Rewrite the part of the records that opens with the line containing "common name: Guava" and runs to the end of the records as a numbered list, both ends included and blank lines omitted.

-------

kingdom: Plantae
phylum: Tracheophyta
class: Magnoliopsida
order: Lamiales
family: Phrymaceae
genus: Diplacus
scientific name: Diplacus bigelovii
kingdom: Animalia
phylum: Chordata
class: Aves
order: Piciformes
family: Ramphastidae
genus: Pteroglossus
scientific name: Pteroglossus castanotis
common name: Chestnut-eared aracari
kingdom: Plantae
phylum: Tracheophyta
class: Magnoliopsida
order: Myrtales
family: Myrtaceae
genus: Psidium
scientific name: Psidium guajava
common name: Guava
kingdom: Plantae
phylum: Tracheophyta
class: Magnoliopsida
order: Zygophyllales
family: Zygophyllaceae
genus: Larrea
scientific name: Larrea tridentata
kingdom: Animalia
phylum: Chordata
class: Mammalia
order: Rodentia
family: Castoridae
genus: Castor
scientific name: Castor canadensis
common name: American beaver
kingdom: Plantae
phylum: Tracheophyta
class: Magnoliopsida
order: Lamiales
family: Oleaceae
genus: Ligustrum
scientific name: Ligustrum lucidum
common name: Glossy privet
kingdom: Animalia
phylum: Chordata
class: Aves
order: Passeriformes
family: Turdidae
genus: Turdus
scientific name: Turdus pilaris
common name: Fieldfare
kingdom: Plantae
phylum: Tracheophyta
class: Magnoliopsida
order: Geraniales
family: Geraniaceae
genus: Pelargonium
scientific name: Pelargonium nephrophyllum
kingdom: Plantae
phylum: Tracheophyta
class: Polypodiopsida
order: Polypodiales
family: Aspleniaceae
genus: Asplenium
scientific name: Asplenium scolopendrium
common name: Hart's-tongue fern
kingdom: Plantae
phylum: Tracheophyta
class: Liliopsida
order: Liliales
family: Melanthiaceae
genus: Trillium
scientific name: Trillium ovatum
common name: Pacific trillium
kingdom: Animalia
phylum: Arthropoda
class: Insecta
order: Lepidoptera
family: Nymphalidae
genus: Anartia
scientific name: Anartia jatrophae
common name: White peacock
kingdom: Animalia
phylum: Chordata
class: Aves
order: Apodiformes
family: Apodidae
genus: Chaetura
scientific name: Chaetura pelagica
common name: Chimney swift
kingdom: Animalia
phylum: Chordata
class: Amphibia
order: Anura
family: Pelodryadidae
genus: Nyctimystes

-------

■ Response for this exercise:
1. common name: Guava
2. kingdom: Plantae
3. phylum: Tracheophyta
4. class: Magnoliopsida
5. order: Zygophyllales
6. family: Zygophyllaceae
7. genus: Larrea
8. scientific name: Larrea tridentata
9. kingdom: Animalia
10. phylum: Chordata
11. class: Mammalia
12. order: Rodentia
13. family: Castoridae
14. genus: Castor
15. scientific name: Castor canadensis
16. common name: American beaver
17. kingdom: Plantae
18. phylum: Tracheophyta
19. class: Magnoliopsida
20. order: Lamiales
21. family: Oleaceae
22. genus: Ligustrum
23. scientific name: Ligustrum lucidum
24. common name: Glossy privet
25. kingdom: Animalia
26. phylum: Chordata
27. class: Aves
28. order: Passeriformes
29. family: Turdidae
30. genus: Turdus
31. scientific name: Turdus pilaris
32. common name: Fieldfare
33. kingdom: Plantae
34. phylum: Tracheophyta
35. class: Magnoliopsida
36. order: Geraniales
37. family: Geraniaceae
38. genus: Pelargonium
39. scientific name: Pelargonium nephrophyllum
40. kingdom: Plantae
41. phylum: Tracheophyta
42. class: Polypodiopsida
43. order: Polypodiales
44. family: Aspleniaceae
45. genus: Asplenium
46. scientific name: Asplenium scolopendrium
47. common name: Hart's-tongue fern
48. kingdom: Plantae
49. phylum: Tracheophyta
50. class: Liliopsida
51. order: Liliales
52. family: Melanthiaceae
53. genus: Trillium
54. scientific name: Trillium ovatum
55. common name: Pacific trillium
56. kingdom: Animalia
57. phylum: Arthropoda
58. class: Insecta
59. order: Lepidoptera
60. family: Nymphalidae
61. genus: Anartia
62. scientific name: Anartia jatrophae
63. common name: White peacock
64. kingdom: Animalia
65. phylum: Chordata
66. class: Aves
67. order: Apodiformes
68. family: Apodidae
69. genus: Chaetura
70. scientific name: Chaetura pelagica
71. common name: Chimney swift
72. kingdom: Animalia
73. phylum: Chordata
74. class: Amphibia
75. order: Anura
76. family: Pelodryadidae
77. genus: Nyctimystes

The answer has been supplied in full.